Siyasetçinin de aydın kişi gibi olma koşulu...

Cahil toplumların yani aydınlanmamış beyinlerin vebalini/günahını aydınlar vicdanlarında duymadıkça o topluluklar dirlik/düzen adına zaaflar, sorunlarla boğuşur durur...

Cahil toplumların; yani aydınlanmamış beyinlerin vebalini/günahını aydınlar vicdanlarında duymadıkça; o topluluklar dirlik/düzen adına zaaflar, sorunlarla boğuşur durur...

Aydın bir kimlik sahibi olmanın anlamı da böyle başlar zaten...

Aydın kişinin, beyinsel zenginliği, eylemsel/söylemsel tutarlılığı yanında, "cesur olmak" gibi ayrı bir sorumluluğu da vardır ayrıca.

Ülkemizde "aydın kişi" olmanın sorumluluğu yanında "aydın olmanın zorluğu" da -maalesef- nicedir yaşanıyor...

"Tek Parti" döneminde "kuruluş" nedeniyle istenilen "tek seslilik"in; bugün yaşadığımız demokrasi algılarıyla "baskıcı" olduğu görülse/söylense de; ortada devlet adına "cumhuriyetçi" bir anlayışın varlığını sürdürme zorunluluğu -nedense- dikkate alınmıyor, söylenmiyor hiç...

O dönemde algı açısından, mevcut kadroların aydınların/hepsinin yeni düzenin kuruculuğunu yaptığı gerçeğini unutmamak gerek bu konuda... Böyle düşünüldüğünde elbette "farklı algı/yorum"un olmaması da anlaşılmış olur.

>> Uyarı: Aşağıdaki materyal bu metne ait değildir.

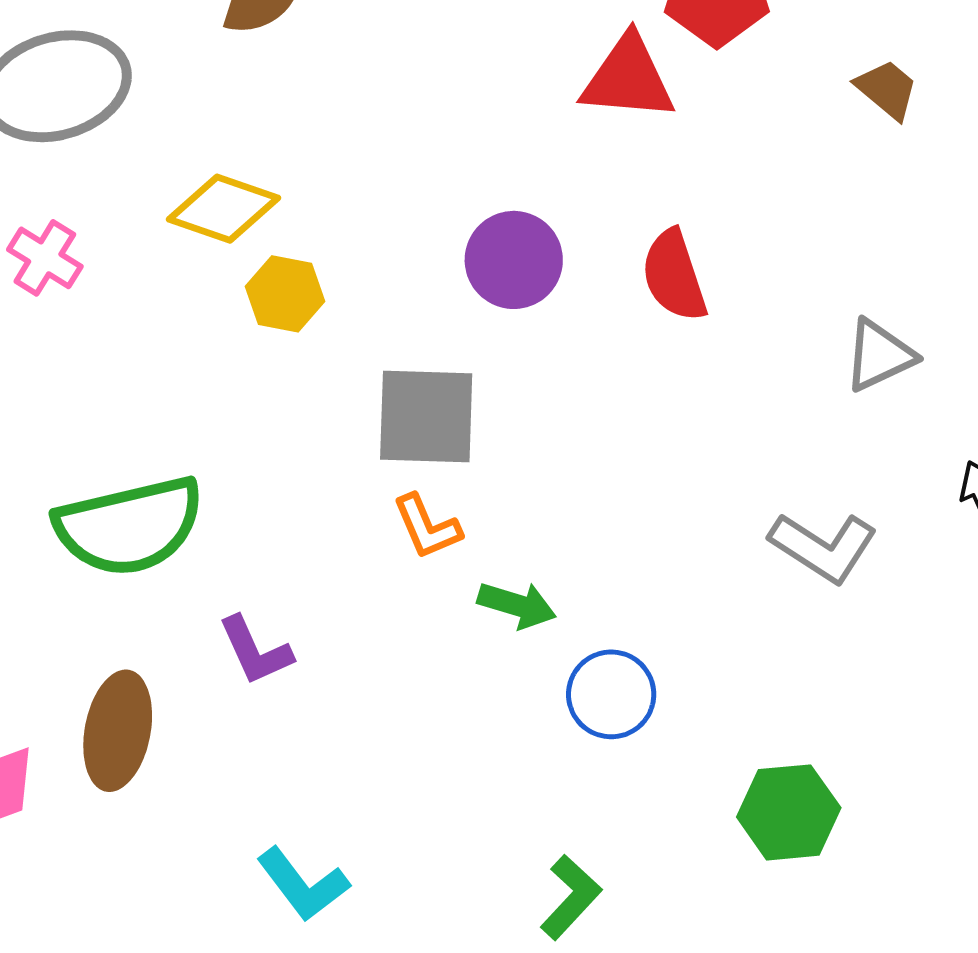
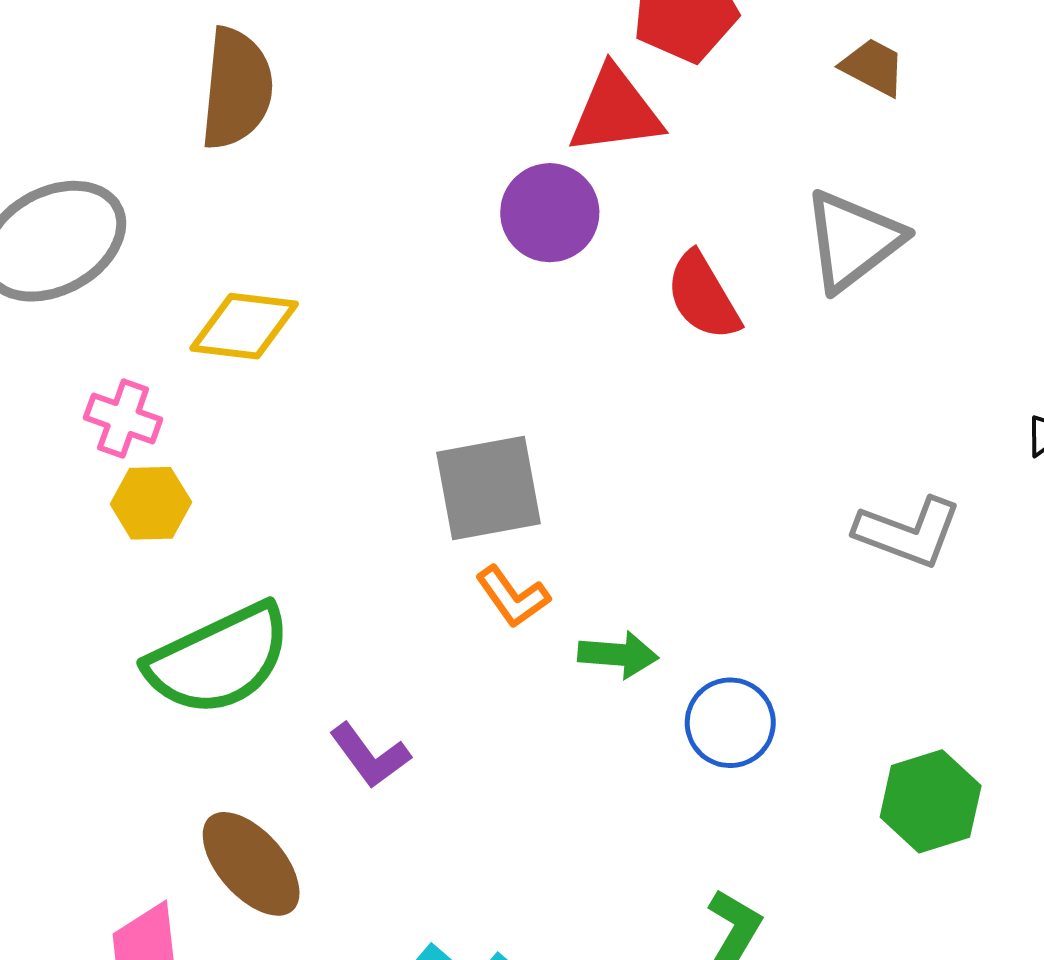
pink cross: (45, 258) -> (123, 419), moved
purple circle: (514, 260) -> (550, 213), moved
yellow hexagon: (285, 294) -> (151, 503), moved
gray triangle: (879, 355) -> (853, 240), moved, size x1.4
brown ellipse: (118, 731) -> (251, 864), turned -40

Yeni düzen/Cumhuriyet rejimi; işte böyle bir fikir birliğinin yarattığı güçle/inanla ülkede yeniliklere, hamlelere/atılımlara doğru hedef gösterdi ulusa...

"Çıktık açık alınla on yılda her savaştan" gururlu söylemi; işte, bu birlikteliğin yarattığı heyecanlı fikir oluşumundan doğdu.

Kurtuluş Savaşı'ndan yıkıntılarla çıkılmış olmasına, 1929'da dünyada yaşanan ekonomik buhrana, İkinci Dünya Savaşı'nın yarattığı krize karşın, yeni bir "devlet kurmanın heyecanı" yurttaşın benliğinde hiç eskimedi/tavsamadı.

Yeniliklerle hep canlı tutuldu.

Bez, şeker, çimento, demir/çelik, un fabrikalar; karayolları, demiryolları, havaalanları yapılırken bir yandan da Osmanlı'dan kalan borçlar ödeniyordu bu dönemde...

Şimdi kimi siyasetçilere sorsanız; - ki söylüyorlar bunu- " O zaman ne yapıldı ki?" inkarcı bir sorusuyla karşılaşırsınız.

Yaşamın devamı/sürekliliği bile bir şeylerin yapıldığının işareti değil mi?

xxx

Atalarımızın "İşi ehline ver" diye bir öğüdünü yaşamın böylesi durumlarında hep anımsarım.

Örneğin, şoför değilsiniz, ama bir taşıt aldınız. Kime teslim edersiniz? Şoföre değil mi? Tutup da, sürücü belgesi olmayana taşıt mı teslim edilir?

xxx

Ülkemizde siyaset anlayışı ; "zıtlaşma", bir diğerini karalama üzerine kurulunca, akıl/mantığın kabul etmeyeceği çekişmeler yaşanıyor nicedir...

Yürürlükteki Anayasamızda ilk dört maddenin değiştirilemeyeceği, değiştirilmesi teklif bile edilemeyeceği koşulu varken; bu konuyu TBMM'de sözlü olarak gündeme taşıyıp, zihin/akıl bulanıklığı yaratmak doğru bir düşünce mi?

Ya da "siyasetçi olmanın aydın kimliği/kişiliği bu mu?"

Yoksa bulanık su da balık avlamak özlemi/isteği mi?

xxx

Ulusları yönetenlerin "kendi siyasal amaçları" uğruna söylemlerde bulunmaları; o ülkede çeşitli nedenlerle demokrasi algısının henüz yerleşmemiş olmasından yararlanma fırsatçılığının bir kanıtı/işareti değil de ne?

Böyle ülkeler siyaset dünyalarını; gerçek demokrasi aşığı "aydın kişiler"e teslim etmedikçe kendilerine çıkar yol aramaları boşuna olur.